**RETO A:** Indica cuántas líneas de las entradas contienen la palabra "Thursday", distinguiendo mayúsculas de minúsculas. Responde solo con el número.

**TEXTO DADO:**
- - - - -

La libertad también es un concepto filosófico. La pregunta de todos los tiempos respecto de qué somos, hacia dónde vamos, cuál es la razón de la existencia humana, es posible formularla por el hecho mismo de que podemos pensar y reflexionar en cuestiones tan abstractas y tan concretas al mismo tiempo, o en la acción de alcanzar la generalidad a partir de la especificidad y viceversa. Somos libres para el razonamiento y para pensar en nuestro destino, en nuestro propósito presencial en la tierra. El hombre es el único ser vivo que racional y conscientemente sabe que va a morir. Y en esa conciencia y en libertad, cuestiona el plazo de su existencia y el motivo de su existencia, se forja comportamientos, establece normas morales, realiza valoraciones de bondad y maldad de sus actos, enfrenta dilemas, busca la trascendencia. Si no fuera libre de pensar, libre de saber, libre de actuar, no podría cuestionar lo material perceptible, tetradimensional para encaminarse hacia lo espiritual intuible, multidimensional. Ya, el apóstol Pablo, lo dice en el nuevo Testamento: allí donde está la libertad está el espíritu de Dios.

Pero la libertad en tanto valor universal, es una acción moral, un hecho social, en el entendido de que la moral son las costumbres, los hábitos, las formas de vida, el “ser”, la realidad. Una acción moral (Varó Perol, 1998) -lo saben los filósofos- tiene cuatro elementos que responden a diferentes preguntas: el motivo (¿por qué lo hago? ¿qué me mueve a actuar conscientemente?), la intención (¿para qué lo hago? ¿cuál es el fin que busco voluntariamente?), los medios (¿con qué lo hago? ¿el fin justifica los medios?) y el resultado (¿qué consigo al hacerlo? ¿qué consecuencias acarrea mi acción a las personas que me rodean?). Para determinar la valoración moral de las acciones, para saber si una acción moral es buena o mala, existe la ética. La ética es la reflexión filosófica que hacemos sobre la moral, es el “deber ser”, el ideal, la utopía, constituida por “un conjunto no bien especificado de términos que denotan entidades abstractas” a la que llamamos valores y que generalmente se expresan en normas y en códigos.

- - - - -

**DATOS PROPORCIONADOS:**
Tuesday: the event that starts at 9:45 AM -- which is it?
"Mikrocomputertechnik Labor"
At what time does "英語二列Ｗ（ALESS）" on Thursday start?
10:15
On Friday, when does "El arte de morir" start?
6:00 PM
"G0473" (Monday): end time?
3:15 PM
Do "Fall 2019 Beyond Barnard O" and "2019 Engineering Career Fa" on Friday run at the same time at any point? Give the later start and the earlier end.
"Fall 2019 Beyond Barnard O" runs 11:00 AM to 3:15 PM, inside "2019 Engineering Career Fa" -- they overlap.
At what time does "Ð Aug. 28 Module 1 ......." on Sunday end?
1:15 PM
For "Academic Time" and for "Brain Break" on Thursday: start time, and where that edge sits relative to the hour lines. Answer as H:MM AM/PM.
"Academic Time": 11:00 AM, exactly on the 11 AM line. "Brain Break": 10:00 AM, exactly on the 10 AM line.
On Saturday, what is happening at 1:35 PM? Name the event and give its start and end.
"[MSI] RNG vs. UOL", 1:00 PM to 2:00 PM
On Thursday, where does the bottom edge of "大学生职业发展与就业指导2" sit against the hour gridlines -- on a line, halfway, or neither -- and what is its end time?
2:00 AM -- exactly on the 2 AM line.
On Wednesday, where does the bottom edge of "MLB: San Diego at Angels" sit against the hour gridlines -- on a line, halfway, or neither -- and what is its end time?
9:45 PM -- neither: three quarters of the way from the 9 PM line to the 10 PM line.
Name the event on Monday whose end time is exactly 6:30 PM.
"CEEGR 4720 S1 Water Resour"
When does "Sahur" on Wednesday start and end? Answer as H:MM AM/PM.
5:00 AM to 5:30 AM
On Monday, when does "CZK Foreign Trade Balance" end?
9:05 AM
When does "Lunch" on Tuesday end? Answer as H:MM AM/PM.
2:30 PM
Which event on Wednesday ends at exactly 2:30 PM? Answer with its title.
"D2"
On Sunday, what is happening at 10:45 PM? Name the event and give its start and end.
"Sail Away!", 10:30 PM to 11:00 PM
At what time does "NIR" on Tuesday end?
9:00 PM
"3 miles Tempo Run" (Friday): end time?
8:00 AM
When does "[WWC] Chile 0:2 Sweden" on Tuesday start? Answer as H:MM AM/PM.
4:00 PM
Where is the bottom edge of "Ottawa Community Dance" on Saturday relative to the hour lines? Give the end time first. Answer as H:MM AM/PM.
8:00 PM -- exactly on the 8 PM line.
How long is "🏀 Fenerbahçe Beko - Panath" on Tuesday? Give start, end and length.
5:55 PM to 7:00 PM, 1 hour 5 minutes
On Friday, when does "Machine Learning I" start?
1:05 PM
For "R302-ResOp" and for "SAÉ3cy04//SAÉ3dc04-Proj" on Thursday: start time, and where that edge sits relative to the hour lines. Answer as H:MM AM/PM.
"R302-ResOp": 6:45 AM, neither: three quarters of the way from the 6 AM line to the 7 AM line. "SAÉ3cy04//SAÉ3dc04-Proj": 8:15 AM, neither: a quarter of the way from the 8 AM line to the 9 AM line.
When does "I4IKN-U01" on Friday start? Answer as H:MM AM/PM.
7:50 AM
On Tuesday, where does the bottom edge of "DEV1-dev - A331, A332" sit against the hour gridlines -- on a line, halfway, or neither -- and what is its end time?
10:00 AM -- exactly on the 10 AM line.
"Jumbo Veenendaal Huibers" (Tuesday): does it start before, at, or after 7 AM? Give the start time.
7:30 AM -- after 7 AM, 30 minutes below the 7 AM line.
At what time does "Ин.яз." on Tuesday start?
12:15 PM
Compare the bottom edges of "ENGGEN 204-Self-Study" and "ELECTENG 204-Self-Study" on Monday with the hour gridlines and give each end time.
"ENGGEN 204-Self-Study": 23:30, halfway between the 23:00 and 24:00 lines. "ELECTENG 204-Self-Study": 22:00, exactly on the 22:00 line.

- - - - -

**RETO B:**
Responde estas preguntas sobre el texto acerca de la libertad:
(i) ¿Qué ser vivo es el único que sabe racional y conscientemente que va a morir?
(ii) ¿Cuántos elementos tiene una acción moral y cuáles son?
(iii) ¿Cómo se define la ética?

**RESULTADO DEL EJERCICIO A:** 4

**RESULTADO DEL EJERCICIO B:**
(i) El hombre.
(ii) Cuatro: el motivo, la intención, los medios y el resultado.
(iii) Como la reflexión filosófica que hacemos sobre la moral.